Computational Biology |
Predicting eukaryotic transcriptional cooperativity by Bayesian network integration of genome-wide data
1Bioinformatics Program, Department of Chemistry, Boston University, Boston, MA 02215, USA and 2Academy of Mathematics and Systems Science, Chinese Academy of Sciences, Beijing 100080, China
*To whom correspondence should be addressed. Tel: 617 358 2302; Fax: 617 353 4814; Email: yuxia{at}bu.edu
Received March 12, 2009. Revised July 13, 2009. Accepted July 13, 2009.
Transcriptional cooperativity among several transcription factors (TFs) is believed to be the main mechanism of complexity and precision in transcriptional regulatory programs.
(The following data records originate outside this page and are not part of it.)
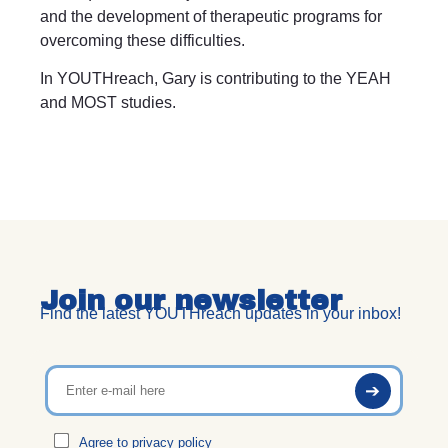
and the development of therapeutic programs for
overcoming these difficulties.
In YOUTHreach, Gary is contributing to the YEAH
and MOST studies.
Join our newsletter
Find the latest YOUTHreach updates in your inbox!
Agree to
privacy policy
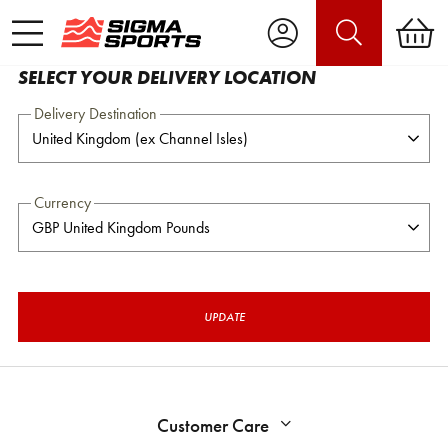
SELECT YOUR DELIVERY LOCATION
Delivery Destination
Currency
UPDATE
Customer Care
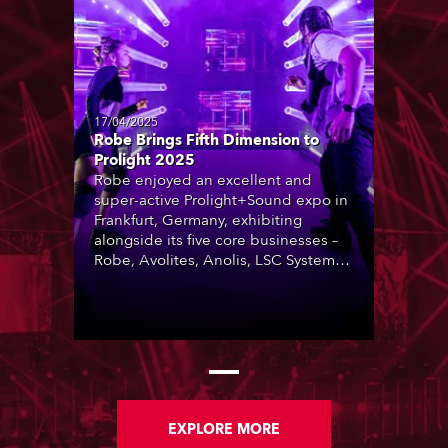
17/04/2025
Robe Brings Fifth Dimension to
Prolight 2025
Robe enjoyed an excellent and
super-active Prolight+Sound expo in
Frankfurt, Germany, exhibiting
alongside its five core businesses –
Robe, Avolites, Anolis, LSC Systems
and Artistic Licence – in a ‘Robe
Village’ area that was constantly busy
throughout the four-day trade show.
EXPLORE MORE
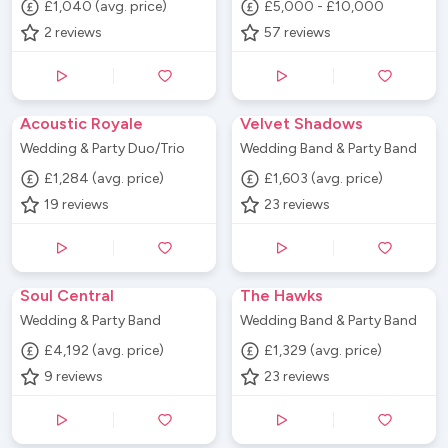
£1,040 (avg. price)
£5,000 - £10,000
2
reviews
57
reviews
Acoustic Royale
Velvet Shadows
Wedding & Party Duo/Trio
Wedding Band & Party Band
£1,284 (avg. price)
£1,603 (avg. price)
19
reviews
23
reviews
Soul Central
The Hawks
Wedding & Party Band
Wedding Band & Party Band
£4,192 (avg. price)
£1,329 (avg. price)
9
reviews
23
reviews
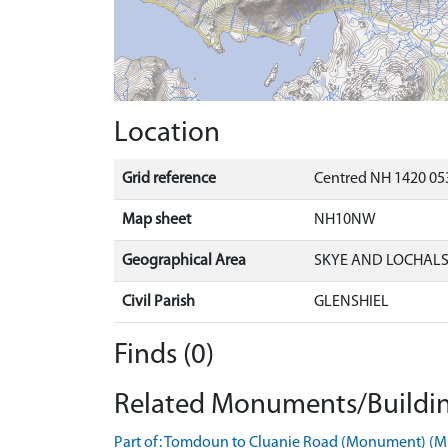
Location
Grid reference
Centred NH 1420 053
Map sheet
NH10NW
Geographical Area
SKYE AND LOCHAL
Civil Parish
GLENSHIEL
Finds (0)
Related Monuments/Buildin
Part of: Tomdoun to Cluanie Road (Monument) (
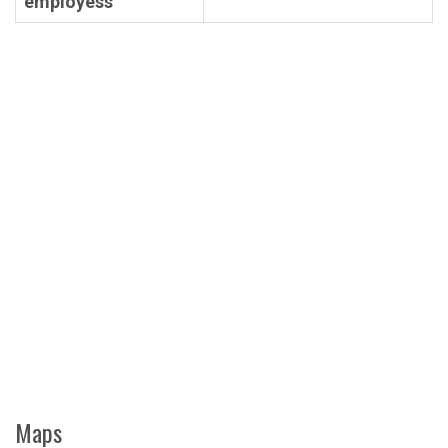
employess
Maps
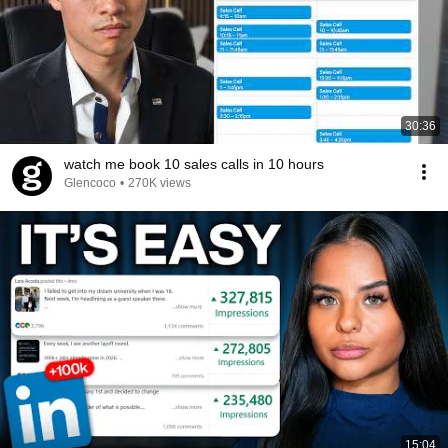
30:36
watch me book 10 sales calls in 10 hours
Glencoco
•
270K views
15:04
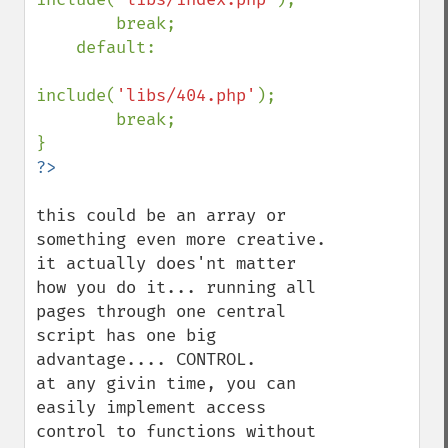
        break;

    default:

include(
'libs/404.php'
);

        break;

this could be an array or 
something even more creative. 
it actually does'nt matter 
how you do it... running all 
pages through one central 
script has one big 
advantage.... CONTROL.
Here, we present a Bayesian network framework to reconstruct a high-confidence whole-genome map of transcriptional cooperativity in Saccharomyces cerevisiae by integrating a comprehensive list of 15 genomic features. We design a Bayesian network structure to capture the dominant correlations among features and TF cooperativity, and introduce a supervised learning framework with a well-constructed gold-standard dataset. This framework allows us to assess the predictive power of each genomic feature, validate the superior performance of our Bayesian network compared to alternative methods, and integrate genomic features for optimal TF cooperativity prediction. Data integration reveals 159 high-confidence predicted cooperative relationships among 105 TFs, most of which are subsequently validated by literature search. The existing and predicted transcriptional cooperativities can be grouped into three categories based on the combination patterns of the genomic features, providing further biological insights into the different types of TF cooperativity. Our methodology is the first supervised learning approach for predicting transcriptional cooperativity, compares favorably to alternative unsupervised methodologies, and can be applied to other genomic data integration tasks where high-quality gold-standard positive data are scarce.